春先の雑草は根を深くまで張らず、取りやすいところがある。この取りやすい間にと思い、範囲を決めて庭の一角に跼り雑草に向かったのであった。地に貼り着くように生え出しているのはカタバミだろう。ほかにもホトケノザやハハコグサ、カラスノエンドウなど。庭を芝生にしていたころの名残りに違いない。シバなども見える。まだ、双葉の雑草もあり、茎と葉だけではどんな草か確認出来ないものも見られる。土の硬いところでは、抜き取るというよりも削り取るようにした。そうした方がはかどるから。
「雑草も山野のにぎわい」とは、私が常々思っている見解であるが、庭に侵入する雑草にも当てはめて言えるかどうか。
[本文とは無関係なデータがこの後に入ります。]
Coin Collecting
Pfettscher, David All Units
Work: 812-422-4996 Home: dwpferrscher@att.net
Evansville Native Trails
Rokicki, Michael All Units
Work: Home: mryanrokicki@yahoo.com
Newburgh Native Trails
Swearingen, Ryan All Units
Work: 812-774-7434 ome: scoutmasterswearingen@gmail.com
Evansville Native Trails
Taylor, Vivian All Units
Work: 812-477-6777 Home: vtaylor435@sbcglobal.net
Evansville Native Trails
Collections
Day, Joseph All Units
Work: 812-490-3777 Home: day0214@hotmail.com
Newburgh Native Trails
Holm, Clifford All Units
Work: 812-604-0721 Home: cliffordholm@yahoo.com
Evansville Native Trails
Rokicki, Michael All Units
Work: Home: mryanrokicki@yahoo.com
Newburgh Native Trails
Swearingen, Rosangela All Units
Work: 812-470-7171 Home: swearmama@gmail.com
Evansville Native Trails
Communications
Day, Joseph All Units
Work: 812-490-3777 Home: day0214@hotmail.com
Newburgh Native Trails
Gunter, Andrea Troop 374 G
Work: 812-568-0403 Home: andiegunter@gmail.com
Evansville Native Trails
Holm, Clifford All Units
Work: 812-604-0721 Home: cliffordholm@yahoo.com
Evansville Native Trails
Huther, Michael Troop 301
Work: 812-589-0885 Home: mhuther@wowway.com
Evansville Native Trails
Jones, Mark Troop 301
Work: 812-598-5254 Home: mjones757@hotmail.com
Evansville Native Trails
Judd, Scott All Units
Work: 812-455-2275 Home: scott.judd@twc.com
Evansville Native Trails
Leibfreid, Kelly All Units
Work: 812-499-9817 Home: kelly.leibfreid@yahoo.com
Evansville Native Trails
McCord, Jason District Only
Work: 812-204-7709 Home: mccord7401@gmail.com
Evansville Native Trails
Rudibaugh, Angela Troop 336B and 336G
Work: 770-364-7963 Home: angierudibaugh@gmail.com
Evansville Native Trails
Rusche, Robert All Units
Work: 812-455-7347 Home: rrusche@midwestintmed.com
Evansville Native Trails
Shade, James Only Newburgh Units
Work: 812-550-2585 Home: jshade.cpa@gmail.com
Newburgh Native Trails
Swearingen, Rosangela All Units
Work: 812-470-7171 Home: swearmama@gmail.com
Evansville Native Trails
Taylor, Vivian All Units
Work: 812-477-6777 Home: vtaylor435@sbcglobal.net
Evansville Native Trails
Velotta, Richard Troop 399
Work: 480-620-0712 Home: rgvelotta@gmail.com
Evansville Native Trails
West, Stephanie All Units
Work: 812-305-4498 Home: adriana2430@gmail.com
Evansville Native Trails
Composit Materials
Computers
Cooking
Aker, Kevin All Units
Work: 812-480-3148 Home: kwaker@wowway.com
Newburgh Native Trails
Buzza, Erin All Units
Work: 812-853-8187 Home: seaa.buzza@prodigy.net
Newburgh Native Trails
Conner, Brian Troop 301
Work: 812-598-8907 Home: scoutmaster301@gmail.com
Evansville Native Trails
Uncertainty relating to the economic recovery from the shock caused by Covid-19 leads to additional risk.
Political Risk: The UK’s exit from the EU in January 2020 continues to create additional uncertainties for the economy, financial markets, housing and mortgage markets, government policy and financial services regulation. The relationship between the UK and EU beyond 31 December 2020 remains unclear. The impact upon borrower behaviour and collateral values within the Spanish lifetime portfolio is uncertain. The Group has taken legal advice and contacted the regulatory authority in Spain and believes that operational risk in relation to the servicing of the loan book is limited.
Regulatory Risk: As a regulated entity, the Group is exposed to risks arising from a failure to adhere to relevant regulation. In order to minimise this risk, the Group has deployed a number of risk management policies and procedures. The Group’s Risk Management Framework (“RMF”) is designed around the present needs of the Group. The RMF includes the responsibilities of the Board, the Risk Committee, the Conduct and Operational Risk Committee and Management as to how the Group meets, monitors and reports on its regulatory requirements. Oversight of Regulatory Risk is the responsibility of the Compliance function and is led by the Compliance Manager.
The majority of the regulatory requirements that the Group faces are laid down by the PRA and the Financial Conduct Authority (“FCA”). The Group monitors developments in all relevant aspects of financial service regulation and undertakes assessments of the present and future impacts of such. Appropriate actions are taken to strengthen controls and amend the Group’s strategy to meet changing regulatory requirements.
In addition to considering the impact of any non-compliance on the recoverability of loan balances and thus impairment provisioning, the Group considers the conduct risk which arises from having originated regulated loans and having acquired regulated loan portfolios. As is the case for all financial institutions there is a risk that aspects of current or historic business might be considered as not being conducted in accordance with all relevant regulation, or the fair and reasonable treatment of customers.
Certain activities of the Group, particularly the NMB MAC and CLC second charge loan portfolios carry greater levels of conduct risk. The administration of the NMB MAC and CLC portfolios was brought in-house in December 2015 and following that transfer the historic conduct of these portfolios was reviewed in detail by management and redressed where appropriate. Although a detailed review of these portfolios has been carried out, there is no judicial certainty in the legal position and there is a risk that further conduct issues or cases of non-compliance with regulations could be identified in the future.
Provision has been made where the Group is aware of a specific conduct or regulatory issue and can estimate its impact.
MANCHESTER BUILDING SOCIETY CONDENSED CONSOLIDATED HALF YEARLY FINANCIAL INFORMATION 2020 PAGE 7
これを質せば、すべてとは行かないという答えに至る。だが、雑草は綺麗さっぱりことごとく取り除かなくては済まないかと言えば、そうは言えず、昨年咲いた花から生まれて散り落ちた種子が勝手に生え出しているノースボールやムスカリなどは、花の観賞がしたく、適宜残すようにしている。所謂、選別で、選別は宜しくないと言えるが、庭の管理をする上にはほかに方法がない。選別は少々気の引けるところであるが、これは世の常のことで、生においては至るところ見られる仕儀であれば致し方ないと自分を納得させる次第である。
つまり、私の思い入れがそこには加わるわけで、言うならば、個人の家の庭というのはその家の住人の嗜好、或いは思想が現われるものと知れる。私はつい最近までほとんど庭に立たず、庭を仕切るのは専ら妻で、庭のほとんどすべては妻の差配、イニシアチブによって来たところがある。
殊に花壇では妻の意向が反映されているので、私の出番は土や肥料など重いものを運ぶときに手伝うくらいである。言わば、我が家の庭の表情は妻の嗜好、或いは思想の現れであるというのがほぼ正しいと言える。最近よく話題に上る断捨離ではないが、不要なものを始末すると言い出した妻から「書棚の本を何とかして」と詰め寄られているのであるが、これに対し、私は「庭の隅に放置している植木鉢こそ処分したらどうか」と抵抗し、今、まさに綱引きの均衡状況にある。
それにしても、春先の雑草というのは、夏の旺盛なのに比べると可愛いものである。しかし、芽と同じく、カレル・チャペックが『園芸家12カ月』で言っているように、「生まれたものの弱々しさと、生きようとする意志の不敵なひらめき」が見られ、抜きにかかる私の指に、その弱々しさをもって抵抗するがごとくに感じられるところがある。
こうして、一応予定して取りかかった庭の一角の雑草取りは二時間ほどで済ませたのであるが、雑草はポリバケツ一杯ほどになった(写真左)。なお、雑草とは、私たちにとって用なしの草ということで、ノースボールやムスカリは花を愛でる園芸植物であるが、花壇やポットから逸出しているものに関しては雑草扱いにしてもよいのではないか。という次第で、庭のそこここに見られるものについては雑草と見た。抜かず残したノースボールは日当たりのよいところでは成長が著しく、白い花を咲かせ始めているのが見られる(写真右)。